• **Цитируемый текст**
Физики семьдесят лет строили самую красивую теорию во Вселенной, а потом какая-то субатомная мелочь взяла и всё испортила. Мюон — частица, которую большинство людей и в микроскоп не видели, и слова такого не слышали — внезапно оказался главным скандалистом современной науки. И знаете что? Это лучшее, что могло случиться с физикой за последние десятилетия.
Давайте начистоту: Стандартная модель элементарных частиц — это не просто какая-то там гипотеза. Это священная корова теоретической физики, венец научного творения, математический собор, строившийся поколениями гениев от Дирака до Хиггса. Эта штука предсказывает поведение частиц с точностью до одиннадцатого знака после запятой. Одиннадцатого! Попробуйте предсказать хоть что-нибудь в своей жизни с такой точностью — хотя бы время прибытия курьера или исход футбольного матча.

• **Показанные записи**
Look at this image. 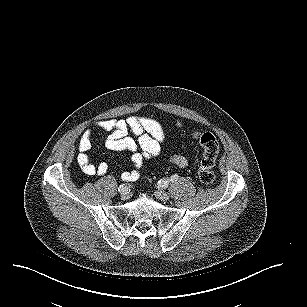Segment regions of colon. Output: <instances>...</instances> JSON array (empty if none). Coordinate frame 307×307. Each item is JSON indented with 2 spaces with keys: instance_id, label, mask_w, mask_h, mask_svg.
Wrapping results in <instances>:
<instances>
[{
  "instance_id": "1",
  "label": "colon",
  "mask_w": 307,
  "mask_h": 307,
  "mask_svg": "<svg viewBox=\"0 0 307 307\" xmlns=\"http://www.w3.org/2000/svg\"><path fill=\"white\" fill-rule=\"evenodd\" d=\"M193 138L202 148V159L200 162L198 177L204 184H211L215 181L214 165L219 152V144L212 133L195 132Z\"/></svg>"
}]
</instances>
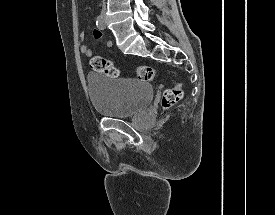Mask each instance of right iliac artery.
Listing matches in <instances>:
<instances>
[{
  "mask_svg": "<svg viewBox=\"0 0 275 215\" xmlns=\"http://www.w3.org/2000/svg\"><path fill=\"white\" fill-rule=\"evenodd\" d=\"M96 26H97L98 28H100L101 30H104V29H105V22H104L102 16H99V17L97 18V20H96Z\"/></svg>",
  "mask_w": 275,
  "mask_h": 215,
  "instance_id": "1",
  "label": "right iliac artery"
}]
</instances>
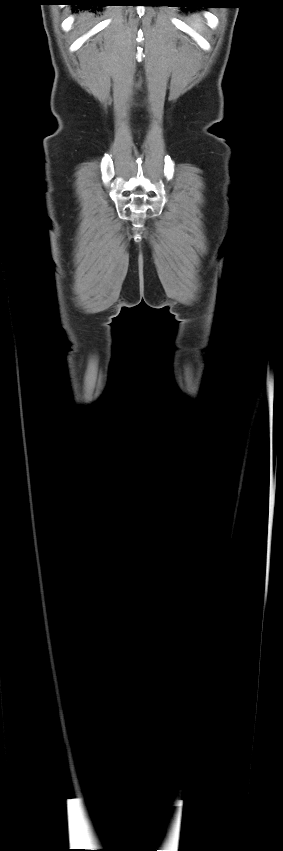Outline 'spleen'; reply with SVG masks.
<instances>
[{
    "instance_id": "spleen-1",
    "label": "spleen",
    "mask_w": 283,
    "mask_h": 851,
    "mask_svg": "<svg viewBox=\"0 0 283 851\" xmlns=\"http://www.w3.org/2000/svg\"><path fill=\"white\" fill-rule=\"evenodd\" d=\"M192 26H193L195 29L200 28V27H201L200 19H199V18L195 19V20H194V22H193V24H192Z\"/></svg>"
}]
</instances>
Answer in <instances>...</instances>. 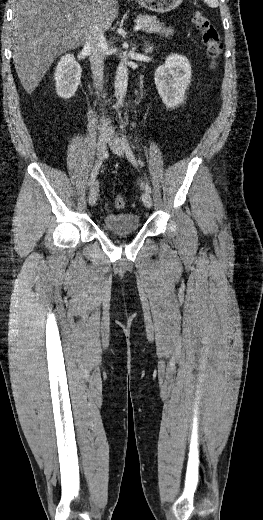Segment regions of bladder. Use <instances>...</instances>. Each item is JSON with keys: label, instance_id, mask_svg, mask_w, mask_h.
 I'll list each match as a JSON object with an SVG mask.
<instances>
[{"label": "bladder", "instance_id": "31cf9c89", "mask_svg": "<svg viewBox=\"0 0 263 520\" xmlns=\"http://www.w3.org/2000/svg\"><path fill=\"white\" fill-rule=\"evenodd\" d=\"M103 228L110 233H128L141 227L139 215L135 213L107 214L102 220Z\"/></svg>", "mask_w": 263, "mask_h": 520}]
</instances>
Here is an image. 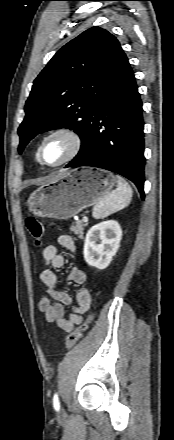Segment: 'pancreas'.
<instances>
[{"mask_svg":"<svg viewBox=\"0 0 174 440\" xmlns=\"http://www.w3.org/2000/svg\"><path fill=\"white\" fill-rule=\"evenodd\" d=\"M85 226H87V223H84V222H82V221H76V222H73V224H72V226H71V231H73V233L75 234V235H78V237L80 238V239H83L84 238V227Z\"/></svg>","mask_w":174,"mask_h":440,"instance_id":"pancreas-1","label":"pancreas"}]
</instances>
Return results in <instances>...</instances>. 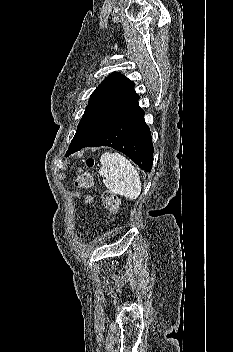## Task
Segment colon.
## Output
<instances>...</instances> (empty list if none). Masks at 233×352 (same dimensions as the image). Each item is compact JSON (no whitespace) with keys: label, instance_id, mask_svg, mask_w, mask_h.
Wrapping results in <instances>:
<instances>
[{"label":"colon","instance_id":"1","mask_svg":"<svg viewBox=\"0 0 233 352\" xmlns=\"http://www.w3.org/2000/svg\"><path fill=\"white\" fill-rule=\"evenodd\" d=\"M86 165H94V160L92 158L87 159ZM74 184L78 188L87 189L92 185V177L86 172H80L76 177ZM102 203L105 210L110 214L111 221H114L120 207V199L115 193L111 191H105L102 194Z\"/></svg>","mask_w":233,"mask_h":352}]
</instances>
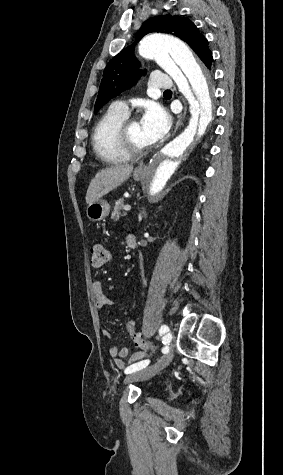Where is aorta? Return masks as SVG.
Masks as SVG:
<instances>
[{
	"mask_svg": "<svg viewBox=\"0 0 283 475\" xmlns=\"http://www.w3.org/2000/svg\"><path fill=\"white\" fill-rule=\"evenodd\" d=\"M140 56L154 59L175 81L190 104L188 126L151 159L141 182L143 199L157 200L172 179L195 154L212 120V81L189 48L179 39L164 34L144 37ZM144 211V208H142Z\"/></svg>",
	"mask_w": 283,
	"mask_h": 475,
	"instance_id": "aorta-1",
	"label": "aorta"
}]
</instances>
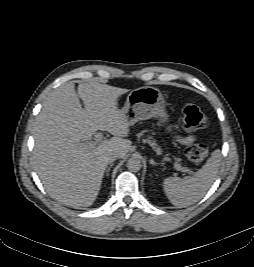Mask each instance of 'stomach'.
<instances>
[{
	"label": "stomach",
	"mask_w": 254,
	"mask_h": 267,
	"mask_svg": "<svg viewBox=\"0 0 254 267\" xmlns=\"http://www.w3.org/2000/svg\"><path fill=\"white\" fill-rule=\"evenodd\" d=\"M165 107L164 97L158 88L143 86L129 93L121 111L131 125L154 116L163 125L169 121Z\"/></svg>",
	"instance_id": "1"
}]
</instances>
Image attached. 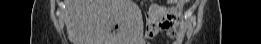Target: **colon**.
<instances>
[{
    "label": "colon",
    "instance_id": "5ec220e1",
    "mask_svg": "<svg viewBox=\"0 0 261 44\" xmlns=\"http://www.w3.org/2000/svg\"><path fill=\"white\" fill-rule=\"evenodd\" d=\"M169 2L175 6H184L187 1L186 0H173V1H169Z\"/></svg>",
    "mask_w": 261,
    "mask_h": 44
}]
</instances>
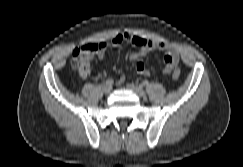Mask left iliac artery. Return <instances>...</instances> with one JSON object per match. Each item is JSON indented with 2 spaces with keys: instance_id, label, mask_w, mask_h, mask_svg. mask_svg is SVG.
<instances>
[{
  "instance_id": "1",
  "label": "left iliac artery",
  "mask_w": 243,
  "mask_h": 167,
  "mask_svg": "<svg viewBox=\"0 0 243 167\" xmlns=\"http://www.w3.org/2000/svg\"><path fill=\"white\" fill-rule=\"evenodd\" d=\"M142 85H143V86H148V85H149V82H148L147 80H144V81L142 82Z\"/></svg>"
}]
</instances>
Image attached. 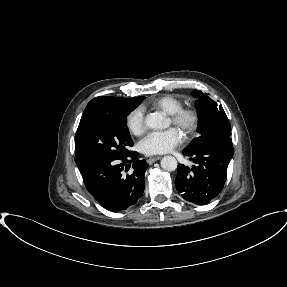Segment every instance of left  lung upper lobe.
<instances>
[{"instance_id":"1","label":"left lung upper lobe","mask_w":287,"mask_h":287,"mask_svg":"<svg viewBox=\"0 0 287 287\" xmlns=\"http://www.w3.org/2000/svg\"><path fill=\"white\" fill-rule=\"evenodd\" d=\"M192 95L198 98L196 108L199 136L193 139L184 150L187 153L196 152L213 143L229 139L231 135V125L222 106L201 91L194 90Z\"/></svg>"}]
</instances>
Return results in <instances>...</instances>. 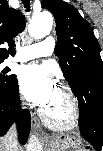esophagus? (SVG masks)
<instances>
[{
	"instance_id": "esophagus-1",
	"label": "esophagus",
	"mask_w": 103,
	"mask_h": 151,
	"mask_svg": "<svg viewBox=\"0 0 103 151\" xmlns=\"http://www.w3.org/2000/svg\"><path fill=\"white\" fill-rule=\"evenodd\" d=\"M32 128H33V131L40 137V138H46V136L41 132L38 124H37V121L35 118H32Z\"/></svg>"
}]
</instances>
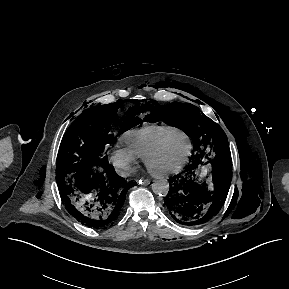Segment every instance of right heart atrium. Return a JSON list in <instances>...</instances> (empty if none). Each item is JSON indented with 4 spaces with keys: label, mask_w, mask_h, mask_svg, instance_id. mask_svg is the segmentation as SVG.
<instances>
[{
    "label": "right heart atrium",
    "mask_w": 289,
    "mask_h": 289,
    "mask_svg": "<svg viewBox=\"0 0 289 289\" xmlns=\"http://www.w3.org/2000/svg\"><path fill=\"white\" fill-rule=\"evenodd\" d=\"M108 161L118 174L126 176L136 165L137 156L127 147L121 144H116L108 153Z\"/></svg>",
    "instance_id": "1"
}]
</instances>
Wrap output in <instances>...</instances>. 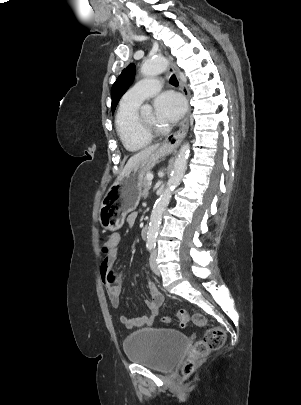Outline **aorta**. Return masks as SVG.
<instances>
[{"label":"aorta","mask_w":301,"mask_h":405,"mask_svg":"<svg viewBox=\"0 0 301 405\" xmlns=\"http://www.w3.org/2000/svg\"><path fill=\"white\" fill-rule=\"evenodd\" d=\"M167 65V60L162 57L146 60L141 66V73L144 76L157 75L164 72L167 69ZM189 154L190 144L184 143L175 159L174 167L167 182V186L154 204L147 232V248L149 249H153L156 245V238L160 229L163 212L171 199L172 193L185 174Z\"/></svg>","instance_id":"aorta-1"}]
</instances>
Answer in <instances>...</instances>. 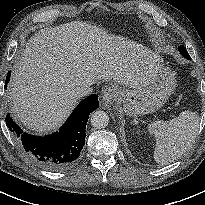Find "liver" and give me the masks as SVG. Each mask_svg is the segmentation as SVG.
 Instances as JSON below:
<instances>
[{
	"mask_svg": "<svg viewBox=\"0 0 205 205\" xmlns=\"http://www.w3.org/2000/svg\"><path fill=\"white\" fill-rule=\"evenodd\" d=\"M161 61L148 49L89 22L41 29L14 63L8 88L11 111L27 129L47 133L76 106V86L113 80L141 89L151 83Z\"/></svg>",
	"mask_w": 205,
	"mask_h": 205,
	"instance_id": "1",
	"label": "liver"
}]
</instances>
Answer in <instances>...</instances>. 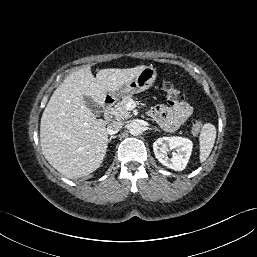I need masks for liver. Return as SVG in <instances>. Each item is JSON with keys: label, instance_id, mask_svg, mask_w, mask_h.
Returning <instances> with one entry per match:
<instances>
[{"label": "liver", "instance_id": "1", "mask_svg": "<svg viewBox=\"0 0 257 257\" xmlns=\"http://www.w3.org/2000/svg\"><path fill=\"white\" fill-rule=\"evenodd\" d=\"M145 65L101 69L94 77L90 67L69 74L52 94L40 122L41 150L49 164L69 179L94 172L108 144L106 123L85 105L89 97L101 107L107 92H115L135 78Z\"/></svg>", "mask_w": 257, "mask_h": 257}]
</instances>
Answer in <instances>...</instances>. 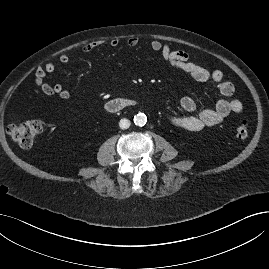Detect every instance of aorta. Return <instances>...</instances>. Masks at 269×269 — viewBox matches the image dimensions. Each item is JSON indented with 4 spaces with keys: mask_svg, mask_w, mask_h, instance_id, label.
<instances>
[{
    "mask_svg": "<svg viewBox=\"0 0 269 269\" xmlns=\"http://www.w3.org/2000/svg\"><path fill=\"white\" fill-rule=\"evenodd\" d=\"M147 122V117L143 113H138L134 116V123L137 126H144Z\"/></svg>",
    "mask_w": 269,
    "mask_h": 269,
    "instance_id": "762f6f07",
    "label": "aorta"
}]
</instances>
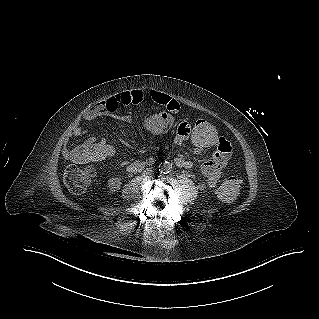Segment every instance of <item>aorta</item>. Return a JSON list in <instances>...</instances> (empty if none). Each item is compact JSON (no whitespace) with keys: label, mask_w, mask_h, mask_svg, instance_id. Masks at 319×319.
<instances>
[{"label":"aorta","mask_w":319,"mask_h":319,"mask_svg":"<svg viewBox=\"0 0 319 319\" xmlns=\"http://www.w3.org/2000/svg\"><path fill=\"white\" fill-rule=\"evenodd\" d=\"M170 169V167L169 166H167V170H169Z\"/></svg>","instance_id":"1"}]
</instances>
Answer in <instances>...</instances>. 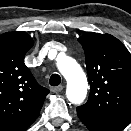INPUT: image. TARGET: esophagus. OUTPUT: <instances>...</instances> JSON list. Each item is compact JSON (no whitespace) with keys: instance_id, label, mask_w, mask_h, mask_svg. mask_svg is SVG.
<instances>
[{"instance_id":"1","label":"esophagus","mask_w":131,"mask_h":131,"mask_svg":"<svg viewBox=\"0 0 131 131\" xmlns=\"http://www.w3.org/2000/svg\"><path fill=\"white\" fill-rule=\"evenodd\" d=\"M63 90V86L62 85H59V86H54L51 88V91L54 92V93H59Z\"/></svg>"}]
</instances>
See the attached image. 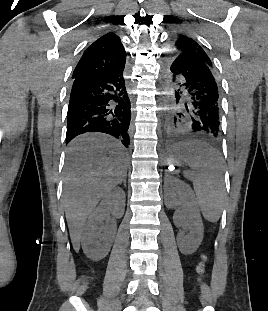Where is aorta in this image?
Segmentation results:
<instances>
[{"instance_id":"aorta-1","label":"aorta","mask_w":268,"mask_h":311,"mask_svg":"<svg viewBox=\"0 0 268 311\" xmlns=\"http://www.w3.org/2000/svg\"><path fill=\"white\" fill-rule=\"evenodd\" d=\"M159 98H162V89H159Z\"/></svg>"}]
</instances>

• **Инструкции к заданиям**
1. Какими образными выражениями текст о мюоне называет Стандартную модель элементарных частиц? Перечислите все.
2. Почему, по тексту о мюоне, Стандартная модель не просто гипотеза? Ответьте в одном–трех предложениях.
3. Перепишите дословно фрагмент текста о мюоне, начиная со слов "Физики семьдесят лет" и заканчивая словами "исход футбольного матча.".

• **Ответы по порядку**
1.
- священная корова теоретической физики
- венец научного творения
- математический собор, строившийся поколениями гениев от Дирака до Хиггса

2. Ее строили поколения гениев от Дирака до Хиггса. Кроме того, она предсказывает поведение частиц с точностью до одиннадцатого знака после запятой.

3.
Физики семьдесят лет строили самую красивую теорию во Вселенной, а потом какая-то субатомная мелочь взяла и всё испортила. Мюон — частица, которую большинство людей и в микроскоп не видели, и слова такого не слышали — внезапно оказался главным скандалистом современной науки. И знаете что? Это лучшее, что могло случиться с физикой за последние десятилетия.
Давайте начистоту: Стандартная модель элементарных частиц — это не просто какая-то там гипотеза. Это священная корова теоретической физики, венец научного творения, математический собор, строившийся поколениями гениев от Дирака до Хиггса. Эта штука предсказывает поведение частиц с точностью до одиннадцатого знака после запятой. Одиннадцатого! Попробуйте предсказать хоть что-нибудь в своей жизни с такой точностью — хотя бы время прибытия курьера или исход футбольного матча.